I feel like I tried to change everything, but nothing works to get the cpu mhz to change on the e7.

Here is another interesting piece of information on the e7:

cat/sys/devices/system/cpu/cpu0/cpufreq/bios_limit
1996000

on the core i5 system:

 cat /sys/devices/system/cpu/cpu0/cpufreq/bios_limit
cat: /sys/devices/system/cpu/cpu0/cpufreq/bios_limit: No such file or directory

 

[EffrafaxOfWug]

I've never seen the bios_limit in cpufreq before but on the face of it suggests that the BIOS is telling linux not to ever clock above 2GHz for whatever reason. You can force this to be overridden by writing 1 to ignore_ppc apparently;

echo 1 > /sys/module/processor/parameters/ignore_ppc

...and then checking to see if the maximum listed frequency from

cat /sys/devices/system/cpu/cpu0/cpufreq/scaling_max_freq

is attainable.

But bear in mind you're going past the automatically agreed upon values here so I'd be wary about thermal load and power supply stability, as per the warning at the top of this page.

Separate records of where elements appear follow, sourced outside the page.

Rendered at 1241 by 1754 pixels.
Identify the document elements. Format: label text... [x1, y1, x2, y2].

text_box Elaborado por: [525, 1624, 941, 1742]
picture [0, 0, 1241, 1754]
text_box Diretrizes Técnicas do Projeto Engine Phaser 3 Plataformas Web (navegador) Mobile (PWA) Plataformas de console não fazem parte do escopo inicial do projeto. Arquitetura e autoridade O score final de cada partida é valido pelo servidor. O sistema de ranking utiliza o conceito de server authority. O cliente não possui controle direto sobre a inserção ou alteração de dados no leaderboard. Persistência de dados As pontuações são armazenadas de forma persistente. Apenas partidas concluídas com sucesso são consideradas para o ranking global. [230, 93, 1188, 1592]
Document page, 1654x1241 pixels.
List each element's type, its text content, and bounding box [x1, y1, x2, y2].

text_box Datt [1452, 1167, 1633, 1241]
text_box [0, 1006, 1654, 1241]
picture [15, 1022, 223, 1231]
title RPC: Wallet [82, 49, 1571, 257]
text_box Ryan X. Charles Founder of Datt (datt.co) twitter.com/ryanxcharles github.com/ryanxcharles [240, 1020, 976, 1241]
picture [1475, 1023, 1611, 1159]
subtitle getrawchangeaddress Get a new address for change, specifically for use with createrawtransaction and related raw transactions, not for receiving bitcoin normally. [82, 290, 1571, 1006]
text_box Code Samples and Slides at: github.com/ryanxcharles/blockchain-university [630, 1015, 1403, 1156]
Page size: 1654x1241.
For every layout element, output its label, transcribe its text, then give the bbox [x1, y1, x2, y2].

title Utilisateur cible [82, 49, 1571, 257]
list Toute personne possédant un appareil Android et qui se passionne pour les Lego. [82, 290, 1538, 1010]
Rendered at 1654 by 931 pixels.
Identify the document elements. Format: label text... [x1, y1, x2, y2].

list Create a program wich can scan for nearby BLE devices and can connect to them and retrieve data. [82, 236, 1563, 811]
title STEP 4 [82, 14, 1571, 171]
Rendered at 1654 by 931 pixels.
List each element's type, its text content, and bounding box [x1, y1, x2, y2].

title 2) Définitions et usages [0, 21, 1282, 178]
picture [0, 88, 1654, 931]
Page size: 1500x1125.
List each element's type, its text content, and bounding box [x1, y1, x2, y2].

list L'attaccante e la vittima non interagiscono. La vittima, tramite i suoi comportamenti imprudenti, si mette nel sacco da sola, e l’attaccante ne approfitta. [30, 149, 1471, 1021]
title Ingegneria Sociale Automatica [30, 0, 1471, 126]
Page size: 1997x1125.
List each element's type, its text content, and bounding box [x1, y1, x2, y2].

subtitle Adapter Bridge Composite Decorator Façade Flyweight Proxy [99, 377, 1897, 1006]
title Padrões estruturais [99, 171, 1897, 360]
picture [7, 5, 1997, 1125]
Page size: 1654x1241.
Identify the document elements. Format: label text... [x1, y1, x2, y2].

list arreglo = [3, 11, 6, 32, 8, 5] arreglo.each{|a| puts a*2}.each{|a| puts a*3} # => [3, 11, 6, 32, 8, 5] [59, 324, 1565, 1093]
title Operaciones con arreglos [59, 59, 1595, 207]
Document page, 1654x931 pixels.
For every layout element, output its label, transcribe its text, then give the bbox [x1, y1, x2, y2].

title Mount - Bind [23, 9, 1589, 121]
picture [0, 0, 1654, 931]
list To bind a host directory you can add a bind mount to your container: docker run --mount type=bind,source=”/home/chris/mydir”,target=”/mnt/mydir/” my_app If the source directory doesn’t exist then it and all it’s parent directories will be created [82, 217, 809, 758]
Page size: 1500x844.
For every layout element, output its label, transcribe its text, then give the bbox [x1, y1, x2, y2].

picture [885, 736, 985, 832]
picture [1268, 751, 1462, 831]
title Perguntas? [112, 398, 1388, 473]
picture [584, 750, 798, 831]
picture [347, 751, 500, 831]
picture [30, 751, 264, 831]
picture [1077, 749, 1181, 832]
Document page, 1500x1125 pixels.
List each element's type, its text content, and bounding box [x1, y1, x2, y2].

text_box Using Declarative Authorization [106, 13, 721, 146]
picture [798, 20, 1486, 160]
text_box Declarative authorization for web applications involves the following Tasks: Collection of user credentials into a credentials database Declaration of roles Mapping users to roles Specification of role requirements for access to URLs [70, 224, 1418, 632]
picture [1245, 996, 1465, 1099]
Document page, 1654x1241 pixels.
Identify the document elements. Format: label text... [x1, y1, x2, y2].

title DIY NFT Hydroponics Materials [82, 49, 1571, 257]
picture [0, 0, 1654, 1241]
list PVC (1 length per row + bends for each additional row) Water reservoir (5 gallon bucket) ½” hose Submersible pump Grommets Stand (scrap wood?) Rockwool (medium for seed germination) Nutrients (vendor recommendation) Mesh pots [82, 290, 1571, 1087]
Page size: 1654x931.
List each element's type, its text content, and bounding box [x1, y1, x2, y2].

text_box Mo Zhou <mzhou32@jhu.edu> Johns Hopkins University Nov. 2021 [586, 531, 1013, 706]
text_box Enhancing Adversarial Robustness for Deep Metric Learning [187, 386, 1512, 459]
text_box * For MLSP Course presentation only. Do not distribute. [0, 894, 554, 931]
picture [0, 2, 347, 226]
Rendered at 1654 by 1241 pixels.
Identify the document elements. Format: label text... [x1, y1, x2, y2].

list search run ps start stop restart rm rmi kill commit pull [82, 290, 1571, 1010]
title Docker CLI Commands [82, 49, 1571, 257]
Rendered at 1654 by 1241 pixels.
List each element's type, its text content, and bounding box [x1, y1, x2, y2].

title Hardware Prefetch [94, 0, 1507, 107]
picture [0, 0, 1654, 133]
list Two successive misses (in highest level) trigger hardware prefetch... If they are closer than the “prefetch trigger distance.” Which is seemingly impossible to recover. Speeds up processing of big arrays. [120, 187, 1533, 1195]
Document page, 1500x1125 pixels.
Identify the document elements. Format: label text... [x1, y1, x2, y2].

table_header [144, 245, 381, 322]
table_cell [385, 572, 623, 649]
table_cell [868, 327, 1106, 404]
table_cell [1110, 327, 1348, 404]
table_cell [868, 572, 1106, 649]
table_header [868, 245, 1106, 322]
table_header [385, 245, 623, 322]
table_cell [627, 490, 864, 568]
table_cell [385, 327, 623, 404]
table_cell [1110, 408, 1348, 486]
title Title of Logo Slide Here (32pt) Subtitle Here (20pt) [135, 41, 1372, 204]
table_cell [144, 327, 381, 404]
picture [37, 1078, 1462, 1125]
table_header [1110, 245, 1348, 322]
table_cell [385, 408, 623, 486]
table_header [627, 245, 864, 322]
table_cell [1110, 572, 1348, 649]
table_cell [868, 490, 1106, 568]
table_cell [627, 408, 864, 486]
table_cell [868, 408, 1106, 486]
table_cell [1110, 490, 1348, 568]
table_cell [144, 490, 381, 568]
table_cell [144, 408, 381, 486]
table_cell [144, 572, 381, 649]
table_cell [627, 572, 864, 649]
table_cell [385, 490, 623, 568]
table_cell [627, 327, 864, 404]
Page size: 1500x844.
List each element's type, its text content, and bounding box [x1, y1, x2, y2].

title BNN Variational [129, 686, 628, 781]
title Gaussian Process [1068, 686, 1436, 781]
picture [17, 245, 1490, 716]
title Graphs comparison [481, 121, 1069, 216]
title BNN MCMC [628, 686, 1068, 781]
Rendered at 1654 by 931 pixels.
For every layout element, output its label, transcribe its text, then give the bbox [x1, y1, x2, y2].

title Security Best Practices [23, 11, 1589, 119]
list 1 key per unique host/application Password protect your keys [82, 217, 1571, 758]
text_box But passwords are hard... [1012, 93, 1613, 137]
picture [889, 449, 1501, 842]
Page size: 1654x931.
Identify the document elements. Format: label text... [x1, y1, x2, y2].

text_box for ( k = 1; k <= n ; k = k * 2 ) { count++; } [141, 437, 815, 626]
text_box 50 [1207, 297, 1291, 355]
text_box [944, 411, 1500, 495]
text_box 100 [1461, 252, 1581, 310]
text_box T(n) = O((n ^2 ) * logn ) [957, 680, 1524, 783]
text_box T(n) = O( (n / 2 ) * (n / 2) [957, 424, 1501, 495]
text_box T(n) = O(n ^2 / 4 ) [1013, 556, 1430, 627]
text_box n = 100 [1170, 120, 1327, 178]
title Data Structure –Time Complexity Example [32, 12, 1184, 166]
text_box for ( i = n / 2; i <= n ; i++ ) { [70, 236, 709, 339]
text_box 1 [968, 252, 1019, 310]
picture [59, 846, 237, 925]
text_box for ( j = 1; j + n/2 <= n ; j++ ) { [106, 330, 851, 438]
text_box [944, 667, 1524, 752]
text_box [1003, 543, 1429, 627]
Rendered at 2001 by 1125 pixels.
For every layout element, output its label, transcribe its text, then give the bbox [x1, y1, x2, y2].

P.S. an easy way to watch the current core speeds should be:

watch -n0.5 "cat /proc/cpuinfo | grep MHz"

 

[MBastian]

I'd suggest you reset the BIOS to default, then (temporary) disable all C-States and set all Power Management settings to "Maximum Performance". Also confirm that the installed power supply is up to the task. See the owners manual for details.

Instead of sifting through /proc ans /sys I'd reccoment such utils as cpupower ,turbostat and perhaps for confirmation cpufreq-bench.

Default on my power guzzling dual E5-2670 workstation

[root@colossus ~]# cpupower  frequency-info
analyzing CPU 0:
  driver: intel_pstate
  CPUs which run at the same hardware frequency: 0
  CPUs which need to have their frequency coordinated by software: 0
  maximum transition latency:  Cannot determine or is not supported.
  hardware limits: 1.20 GHz - 3.30 GHz
  available cpufreq governors: performance powersave
  current policy: frequency should be within 1.20 GHz and 3.30 GHz.
                  The governor "powersave" may decide which speed to use
                  within this range.
  current CPU frequency: Unable to call hardware
  current CPU frequency: 2.59 GHz (asserted by call to kernel)
  boost state support:
    Supported: yes
    Active: yes
    3200 MHz max turbo 4 active cores
    3200 MHz max turbo 3 active cores
    3300 MHz max turbo 2 active cores
    3300 MHz max turbo 1 active cores

To change the governor to "performance"

cpupower frequency-set -g performance

To get even more information have a look at ipmitool It's a very powerful tool that can dump you a treasure throve of information. Eg. ipmitool sel elist, ipmitool sensor and ipmitool chassis status.
If your server does not have ipmi you can use lm-sensors to get to the temperature and fan RPMs.

 

[DrStein99]

I'd suggest you reset the BIOS to default, then (temporary) disable all C-States and set all Power Management settings to "Maximum Performance". Also confirm that the installed power supply is up to the task. See the owners manual for details.

Ok thanks. I can update the bios settings, no problem. I was confused after I update the bios settings - if I need to load modules or drivers in linux/ubuntu on those changes.

I will just load Windows 10 on this machine, so I can have something to compare results with.